* Activity
In the items, switch each "format" to "syntax" in the lines starting at the one that contains "Rust implementations of" and ending at the one that contains "Snug / secure", and return only those lines with nothing else changed. Leave the pictures out of your answer.

* Extracted data

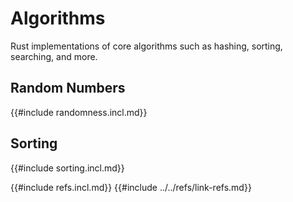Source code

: # Algorithms

Rust implementations of core algorithms such as hashing, sorting, searching, and more.

## Random Numbers

{{#include randomness.incl.md}}

## Sorting

{{#include sorting.incl.md}}

{{#include refs.incl.md}}
{{#include ../../refs/link-refs.md}}
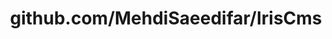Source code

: ---
layout: post
title: github.com/MehdiSaeedifar/IrisCms
categories: link
tags: [انگلیسی, گیت‌هاب, برنامه‌نویسی]
---
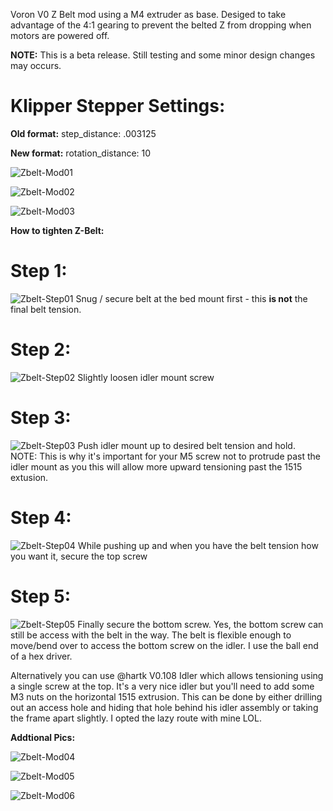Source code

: Voron V0 Z Belt mod using a M4 extruder as base.  Desiged to take advantage of the 4:1 gearing to prevent the belted Z from dropping when motors are powered off.

<b>NOTE:</b>  This is a beta release.  Still testing and some minor design changes may occurs.

# Klipper Stepper Settings:

  <b>Old format:</b>
step_distance: .003125

  <b>New format:</b>
rotation_distance: 10


![Zbelt-Mod01](Images/V0_ZBelt-04.jpg)

![Zbelt-Mod02](Images/V0_ZBelt-02.jpg)

![Zbelt-Mod03](Images/V0_ZBelt-01.jpg)


<b>How to tighten Z-Belt:</b>


# Step 1:
![Zbelt-Step01](Images/z-step-01.jpg)
Snug / secure belt at the bed mount first - this <b>is not</b> the final belt tension.

# Step 2:
![Zbelt-Step02](Images/z-step-02.jpg)
Slightly loosen idler mount screw

# Step 3: 
![Zbelt-Step03](Images/z-step-03.jpg)
Push idler mount up to desired belt tension and hold.  
NOTE:  This is why it's important for your M5 screw not to protrude past the idler mount as you this will allow more upward tensioning past the 1515 extusion.

# Step 4:
![Zbelt-Step04](Images/z-step-04.jpg)
 While pushing up and when you have the belt tension how you want it, secure the top screw

# Step 5:
![Zbelt-Step05](Images/z-step-05.jpg)
Finally secure the bottom screw.  Yes, the bottom screw can still be access with the belt in the way.  The belt is flexible enough to move/bend over to access the bottom screw on the idler.  I use the ball end of a hex driver.

Alternatively you can use @hartk V0.108 Idler which allows tensioning using a single screw at the top.  It's a very nice idler but you'll need to add some M3 nuts on the horizontal 1515 extrusion.  This can be done by either drilling out an access hole and hiding that hole behind his idler assembly or taking the frame apart slightly.  I opted the lazy route with mine LOL.


<b>Addtional Pics:</b>

![Zbelt-Mod04](Images/V0_ZBelt-03.jpg)

![Zbelt-Mod05](Images/v0beltz01.jpg)

![Zbelt-Mod06](Images/v0beltz02.jpg)


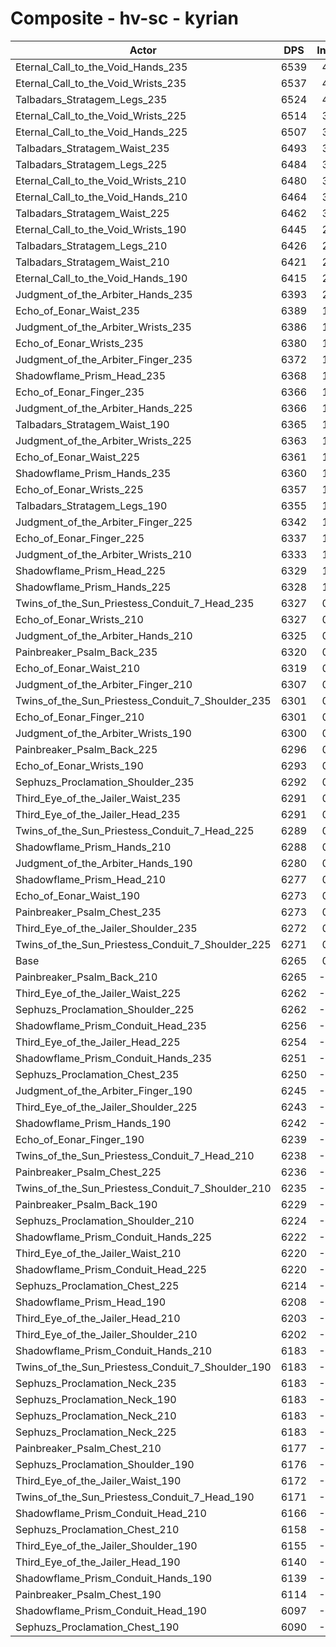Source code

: # Composite - hv-sc - kyrian
| Actor | DPS | Increase |
|---|:---:|:---:|
|Eternal_Call_to_the_Void_Hands_235|6539|4.37%|
|Eternal_Call_to_the_Void_Wrists_235|6537|4.33%|
|Talbadars_Stratagem_Legs_235|6524|4.13%|
|Eternal_Call_to_the_Void_Wrists_225|6514|3.97%|
|Eternal_Call_to_the_Void_Hands_225|6507|3.85%|
|Talbadars_Stratagem_Waist_235|6493|3.63%|
|Talbadars_Stratagem_Legs_225|6484|3.50%|
|Eternal_Call_to_the_Void_Wrists_210|6480|3.43%|
|Eternal_Call_to_the_Void_Hands_210|6464|3.18%|
|Talbadars_Stratagem_Waist_225|6462|3.14%|
|Eternal_Call_to_the_Void_Wrists_190|6445|2.87%|
|Talbadars_Stratagem_Legs_210|6426|2.56%|
|Talbadars_Stratagem_Waist_210|6421|2.48%|
|Eternal_Call_to_the_Void_Hands_190|6415|2.39%|
|Judgment_of_the_Arbiter_Hands_235|6393|2.05%|
|Echo_of_Eonar_Waist_235|6389|1.98%|
|Judgment_of_the_Arbiter_Wrists_235|6386|1.92%|
|Echo_of_Eonar_Wrists_235|6380|1.83%|
|Judgment_of_the_Arbiter_Finger_235|6372|1.71%|
|Shadowflame_Prism_Head_235|6368|1.64%|
|Echo_of_Eonar_Finger_235|6366|1.61%|
|Judgment_of_the_Arbiter_Hands_225|6366|1.60%|
|Talbadars_Stratagem_Waist_190|6365|1.59%|
|Judgment_of_the_Arbiter_Wrists_225|6363|1.55%|
|Echo_of_Eonar_Waist_225|6361|1.53%|
|Shadowflame_Prism_Hands_235|6360|1.51%|
|Echo_of_Eonar_Wrists_225|6357|1.47%|
|Talbadars_Stratagem_Legs_190|6355|1.44%|
|Judgment_of_the_Arbiter_Finger_225|6342|1.22%|
|Echo_of_Eonar_Finger_225|6337|1.15%|
|Judgment_of_the_Arbiter_Wrists_210|6333|1.08%|
|Shadowflame_Prism_Head_225|6329|1.02%|
|Shadowflame_Prism_Hands_225|6328|1.00%|
|Twins_of_the_Sun_Priestess_Conduit_7_Head_235|6327|0.98%|
|Echo_of_Eonar_Wrists_210|6327|0.98%|
|Judgment_of_the_Arbiter_Hands_210|6325|0.96%|
|Painbreaker_Psalm_Back_235|6320|0.87%|
|Echo_of_Eonar_Waist_210|6319|0.85%|
|Judgment_of_the_Arbiter_Finger_210|6307|0.67%|
|Twins_of_the_Sun_Priestess_Conduit_7_Shoulder_235|6301|0.58%|
|Echo_of_Eonar_Finger_210|6301|0.57%|
|Judgment_of_the_Arbiter_Wrists_190|6300|0.56%|
|Painbreaker_Psalm_Back_225|6296|0.49%|
|Echo_of_Eonar_Wrists_190|6293|0.44%|
|Sephuzs_Proclamation_Shoulder_235|6292|0.42%|
|Third_Eye_of_the_Jailer_Waist_235|6291|0.41%|
|Third_Eye_of_the_Jailer_Head_235|6291|0.41%|
|Twins_of_the_Sun_Priestess_Conduit_7_Head_225|6289|0.37%|
|Shadowflame_Prism_Hands_210|6288|0.37%|
|Judgment_of_the_Arbiter_Hands_190|6280|0.23%|
|Shadowflame_Prism_Head_210|6277|0.18%|
|Echo_of_Eonar_Waist_190|6273|0.12%|
|Painbreaker_Psalm_Chest_235|6273|0.12%|
|Third_Eye_of_the_Jailer_Shoulder_235|6272|0.10%|
|Twins_of_the_Sun_Priestess_Conduit_7_Shoulder_225|6271|0.10%|
|Base|6265|0.00%|
|Painbreaker_Psalm_Back_210|6265|-0.01%|
|Third_Eye_of_the_Jailer_Waist_225|6262|-0.05%|
|Sephuzs_Proclamation_Shoulder_225|6262|-0.05%|
|Shadowflame_Prism_Conduit_Head_235|6256|-0.14%|
|Third_Eye_of_the_Jailer_Head_225|6254|-0.17%|
|Shadowflame_Prism_Conduit_Hands_235|6251|-0.23%|
|Sephuzs_Proclamation_Chest_235|6250|-0.25%|
|Judgment_of_the_Arbiter_Finger_190|6245|-0.32%|
|Third_Eye_of_the_Jailer_Shoulder_225|6243|-0.36%|
|Shadowflame_Prism_Hands_190|6242|-0.37%|
|Echo_of_Eonar_Finger_190|6239|-0.42%|
|Twins_of_the_Sun_Priestess_Conduit_7_Head_210|6238|-0.44%|
|Painbreaker_Psalm_Chest_225|6236|-0.47%|
|Twins_of_the_Sun_Priestess_Conduit_7_Shoulder_210|6235|-0.48%|
|Painbreaker_Psalm_Back_190|6229|-0.58%|
|Sephuzs_Proclamation_Shoulder_210|6224|-0.66%|
|Shadowflame_Prism_Conduit_Hands_225|6222|-0.70%|
|Third_Eye_of_the_Jailer_Waist_210|6220|-0.73%|
|Shadowflame_Prism_Conduit_Head_225|6220|-0.73%|
|Sephuzs_Proclamation_Chest_225|6214|-0.82%|
|Shadowflame_Prism_Head_190|6208|-0.91%|
|Third_Eye_of_the_Jailer_Head_210|6203|-0.99%|
|Third_Eye_of_the_Jailer_Shoulder_210|6202|-1.00%|
|Shadowflame_Prism_Conduit_Hands_210|6183|-1.31%|
|Twins_of_the_Sun_Priestess_Conduit_7_Shoulder_190|6183|-1.31%|
|Sephuzs_Proclamation_Neck_235|6183|-1.31%|
|Sephuzs_Proclamation_Neck_190|6183|-1.32%|
|Sephuzs_Proclamation_Neck_210|6183|-1.32%|
|Sephuzs_Proclamation_Neck_225|6183|-1.32%|
|Painbreaker_Psalm_Chest_210|6177|-1.41%|
|Sephuzs_Proclamation_Shoulder_190|6176|-1.43%|
|Third_Eye_of_the_Jailer_Waist_190|6172|-1.48%|
|Twins_of_the_Sun_Priestess_Conduit_7_Head_190|6171|-1.51%|
|Shadowflame_Prism_Conduit_Head_210|6166|-1.59%|
|Sephuzs_Proclamation_Chest_210|6158|-1.71%|
|Third_Eye_of_the_Jailer_Shoulder_190|6155|-1.76%|
|Third_Eye_of_the_Jailer_Head_190|6140|-1.99%|
|Shadowflame_Prism_Conduit_Hands_190|6139|-2.02%|
|Painbreaker_Psalm_Chest_190|6114|-2.41%|
|Shadowflame_Prism_Conduit_Head_190|6097|-2.68%|
|Sephuzs_Proclamation_Chest_190|6090|-2.80%|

* Final answer
Rust implementations of core algorithms such as hashing, sorting, searching, and more.

## Random Numbers

{{#include randomness.incl.md}}

## Sorting

{{#include sorting.incl.md}}

{{#include refs.incl.md}}
{{#include ../../refs/link-refs.md}}
Source code

: ---
layout: post
title: github.com/MehdiSaeedifar/IrisCms
categories: link
tags: [انگلیسی, گیت‌هاب, برنامه‌نویسی]
---
Source code

: Voron V0 Z Belt mod using a M4 extruder as base.  Desiged to take advantage of the 4:1 gearing to prevent the belted Z from dropping when motors are powered off.

<b>NOTE:</b>  This is a beta release.  Still testing and some minor design changes may occurs.

# Klipper Stepper Settings:

  <b>Old syntax:</b>
step_distance: .003125

  <b>New syntax:</b>
rotation_distance: 10


![Zbelt-Mod01](Images/V0_ZBelt-04.jpg)

![Zbelt-Mod02](Images/V0_ZBelt-02.jpg)

![Zbelt-Mod03](Images/V0_ZBelt-01.jpg)


<b>How to tighten Z-Belt:</b>


# Step 1:
![Zbelt-Step01](Images/z-step-01.jpg)
Snug / secure belt at the bed mount first - this <b>is not</b> the final belt tension.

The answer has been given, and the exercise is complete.